The claim, by former chief executive Mary Allen, will prove acutely embarrassing to Sir Colin, who is also chairman of EMI. The deputy chairman of the Royal Opera House board is a woman, Vivien Duffield, the philanthropist who has given millions of pounds of her own money to the ROH.
She was appointed deputy chairman by Chris Smith, the Secretary of State for Culture, Media and Sport, not by Sir Colin. Relations between Sir Colin and Mrs Duffield are said by insiders to be strained and Mrs Duffield is reported to have threatened to withdraw her financial support from the opera house if the situation does not improve.

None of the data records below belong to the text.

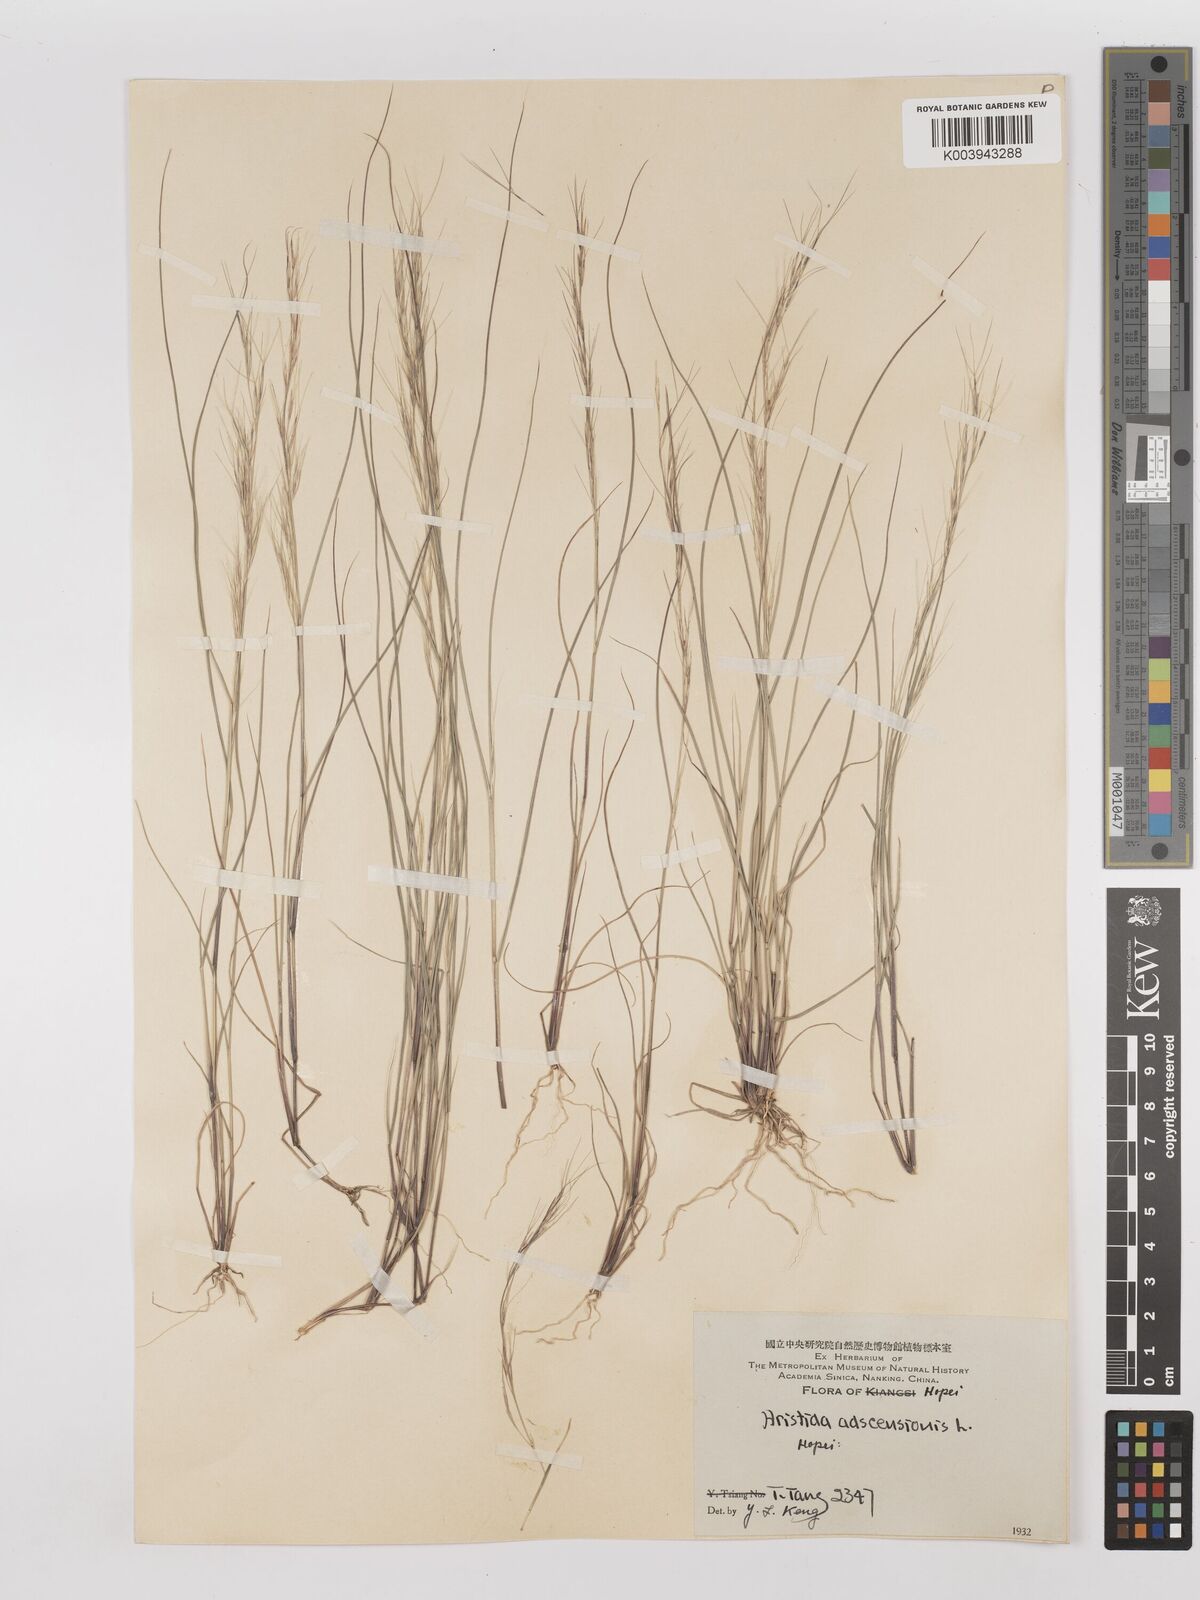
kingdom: Plantae
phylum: Tracheophyta
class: Liliopsida
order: Poales
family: Poaceae
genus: Aristida
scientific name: Aristida adscensionis
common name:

Today she is expected to announce a large donation to a non-operatic area; several million pounds to museums.
Mrs Allen, who was chief executive of the opera house until her resignation earlier this year, makes her accusation about Sir Colin in her diaries, which are to be published next month. In a section that has not been serialised and will provoke fresh controversy, she writes:
"He [Sir Colin] then began talking about prospective board members, and mentioned a number of people, all of whom were men. I said that in my experience, groups of this kind functioned better when there are roughly equal numbers of men and women.
"`It's almost impossible to find women for non-executive positions: they're not tough enough,' he replied.
"I told him that I knew a number of very tough women and, if he would find it helpful, I could give him a list of names.
"`No, women can't be tough without being emotional,' he said. I roared with laughter. `That's rich coming from a man.' I said. `Most of the emotion I have encountered at meetings comes from men.'
"`Ah, yes, but that's because we have bigger hearts.'
In another passage Mrs Allen writes: "The discussion then turned to a letter Colin had received from the Arts Council saying, among other things, that they were looking for a gender balance on the Board.
"He then made a number of trenchant comments about Kathryn McDowell [Arts Council music officer].
"He said, quite adamantly, that he didn't know any women who he thought were good enough to serve on the Board."
In one of her entries, Mrs Allen records how she started speaking at a meeting on planning and Sir Colin got up and started offering everyone tea and coffee. he then said: "Oh, go on, unlike most women I can concentrate on more than one thing at a time."